Spacieuse et confortable, la cabine du Comet fera référence !

Si le Britannia ou le Viscount furent des réussites exemplaires, qui permirent de maintenir la domination de l'industrie britannique pendant encore quelques années, les dix années suivantes vont voir une montée en force des avions américains, alors que les britanniques ayant des moyens plus faibles vont progressivement perdre du terrain.

Le Type IV donnera le légendaire "Comet"


Au début des années 60, il devient clair que les anglais ont perdu le marché de l'aviation civile mondiale : Boeing 707, Douglas DC-8 et autre Caravelle trustent le marché.
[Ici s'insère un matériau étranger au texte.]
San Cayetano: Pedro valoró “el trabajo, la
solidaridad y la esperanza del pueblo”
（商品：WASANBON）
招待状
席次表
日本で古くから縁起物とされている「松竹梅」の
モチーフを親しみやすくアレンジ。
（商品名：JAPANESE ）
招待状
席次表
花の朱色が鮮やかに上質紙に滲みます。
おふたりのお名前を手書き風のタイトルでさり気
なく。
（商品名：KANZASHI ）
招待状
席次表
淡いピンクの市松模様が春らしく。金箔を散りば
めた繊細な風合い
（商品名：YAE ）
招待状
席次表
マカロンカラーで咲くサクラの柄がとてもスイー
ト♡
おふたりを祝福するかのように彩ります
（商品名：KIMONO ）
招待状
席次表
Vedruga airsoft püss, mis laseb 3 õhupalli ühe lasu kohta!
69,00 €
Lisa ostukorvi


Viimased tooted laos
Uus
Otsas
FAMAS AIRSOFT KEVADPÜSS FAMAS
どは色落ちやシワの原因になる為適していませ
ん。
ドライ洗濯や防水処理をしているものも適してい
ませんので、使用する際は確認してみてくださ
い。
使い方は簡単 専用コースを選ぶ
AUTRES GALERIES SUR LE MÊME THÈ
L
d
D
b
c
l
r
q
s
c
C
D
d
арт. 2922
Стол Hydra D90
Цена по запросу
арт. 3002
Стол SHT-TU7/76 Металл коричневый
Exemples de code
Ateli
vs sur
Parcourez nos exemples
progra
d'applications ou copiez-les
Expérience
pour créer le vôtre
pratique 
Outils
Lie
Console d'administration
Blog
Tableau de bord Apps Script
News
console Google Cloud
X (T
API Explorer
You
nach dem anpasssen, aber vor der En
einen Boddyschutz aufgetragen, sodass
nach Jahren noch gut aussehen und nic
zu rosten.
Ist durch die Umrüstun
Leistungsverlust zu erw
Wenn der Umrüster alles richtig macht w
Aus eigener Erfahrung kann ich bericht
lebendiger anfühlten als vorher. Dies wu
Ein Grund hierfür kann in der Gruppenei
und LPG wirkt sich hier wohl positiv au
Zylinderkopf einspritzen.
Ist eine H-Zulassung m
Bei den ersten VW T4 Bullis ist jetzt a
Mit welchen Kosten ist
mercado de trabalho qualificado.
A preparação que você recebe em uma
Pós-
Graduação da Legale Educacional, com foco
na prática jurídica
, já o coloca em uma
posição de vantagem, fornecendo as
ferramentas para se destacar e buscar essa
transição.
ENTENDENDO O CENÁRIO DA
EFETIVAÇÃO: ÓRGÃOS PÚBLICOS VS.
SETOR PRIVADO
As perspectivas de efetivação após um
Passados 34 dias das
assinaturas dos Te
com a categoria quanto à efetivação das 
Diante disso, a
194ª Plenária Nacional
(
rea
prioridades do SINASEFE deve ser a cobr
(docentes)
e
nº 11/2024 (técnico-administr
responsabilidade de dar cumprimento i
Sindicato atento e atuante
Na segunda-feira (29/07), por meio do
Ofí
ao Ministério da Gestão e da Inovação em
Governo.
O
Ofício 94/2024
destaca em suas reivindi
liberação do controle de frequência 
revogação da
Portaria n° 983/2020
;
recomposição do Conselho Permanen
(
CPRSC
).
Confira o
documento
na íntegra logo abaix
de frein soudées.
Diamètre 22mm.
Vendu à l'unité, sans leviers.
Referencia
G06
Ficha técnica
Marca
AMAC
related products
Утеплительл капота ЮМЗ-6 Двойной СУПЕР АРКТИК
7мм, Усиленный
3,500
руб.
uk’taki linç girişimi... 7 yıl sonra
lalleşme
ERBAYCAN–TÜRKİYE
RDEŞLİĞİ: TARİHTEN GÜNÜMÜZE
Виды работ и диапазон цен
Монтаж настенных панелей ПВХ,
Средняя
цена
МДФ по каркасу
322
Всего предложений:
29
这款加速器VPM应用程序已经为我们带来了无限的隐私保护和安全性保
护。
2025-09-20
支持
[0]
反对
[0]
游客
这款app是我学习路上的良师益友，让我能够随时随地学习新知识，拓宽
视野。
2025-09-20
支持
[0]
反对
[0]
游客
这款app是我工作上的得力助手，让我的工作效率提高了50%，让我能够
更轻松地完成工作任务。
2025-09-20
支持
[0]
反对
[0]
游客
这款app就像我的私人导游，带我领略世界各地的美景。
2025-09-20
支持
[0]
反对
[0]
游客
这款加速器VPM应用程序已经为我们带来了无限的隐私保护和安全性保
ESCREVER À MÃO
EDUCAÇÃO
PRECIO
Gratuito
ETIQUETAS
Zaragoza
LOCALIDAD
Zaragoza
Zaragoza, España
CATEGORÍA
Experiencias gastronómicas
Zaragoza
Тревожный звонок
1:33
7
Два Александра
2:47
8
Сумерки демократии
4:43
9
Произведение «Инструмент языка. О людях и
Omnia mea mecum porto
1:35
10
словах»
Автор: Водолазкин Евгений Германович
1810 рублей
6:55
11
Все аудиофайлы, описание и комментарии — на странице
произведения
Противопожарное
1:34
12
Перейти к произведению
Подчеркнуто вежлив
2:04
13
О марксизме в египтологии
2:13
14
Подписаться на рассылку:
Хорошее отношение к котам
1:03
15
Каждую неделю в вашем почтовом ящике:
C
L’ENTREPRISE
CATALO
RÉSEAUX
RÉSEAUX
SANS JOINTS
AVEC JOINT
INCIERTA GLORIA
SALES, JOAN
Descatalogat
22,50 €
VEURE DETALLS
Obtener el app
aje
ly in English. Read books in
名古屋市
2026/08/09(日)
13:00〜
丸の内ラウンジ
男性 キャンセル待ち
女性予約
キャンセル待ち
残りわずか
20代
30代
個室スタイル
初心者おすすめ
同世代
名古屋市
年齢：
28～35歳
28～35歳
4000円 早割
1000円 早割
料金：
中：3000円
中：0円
Malgré quelques belles réalisations ultérieures, comme le BAC 1-11, ou encore le Trident et le VC-10, le marché est verrouillé, et à partir de 1970, le monde va progressivement acquérir un marché bipolaire, entre Boeing et Airbus. Pourtant le comité Brabazon avait posé dès 1943 les bases du transport aérien moderne, grâce à une étude très poussée, qui s'est révélée fausse sur plusieurs points…mais qui aurait pu deviner l'essor que prendrait le transport aérien tout au long des années 60 puis 70 ? Malgré ses erreurs, le comité Brabazon à quand même donné naissance aux "Viscount" et autres "Comet", appareils en avance sur leur temps et qui profiteront de très nombreuses commandes. Il est regrettable que le nom de comité Brabazon soit associé à l'échec de l'avion du même nom plutôt qu'à l'influence que ce comité à eu sur l'aviation d'après-Guerre, dans le Royaume-Uni comme dans le monde entier, où les travaux du comité ont posé les bases de l'aviation moderne.

Le Miles "Marathon", un avenir limité, dont le crash du prototype mettra Miles en faillite. Hanley Page reprendra sa fabrication, avec un succès très mitigé.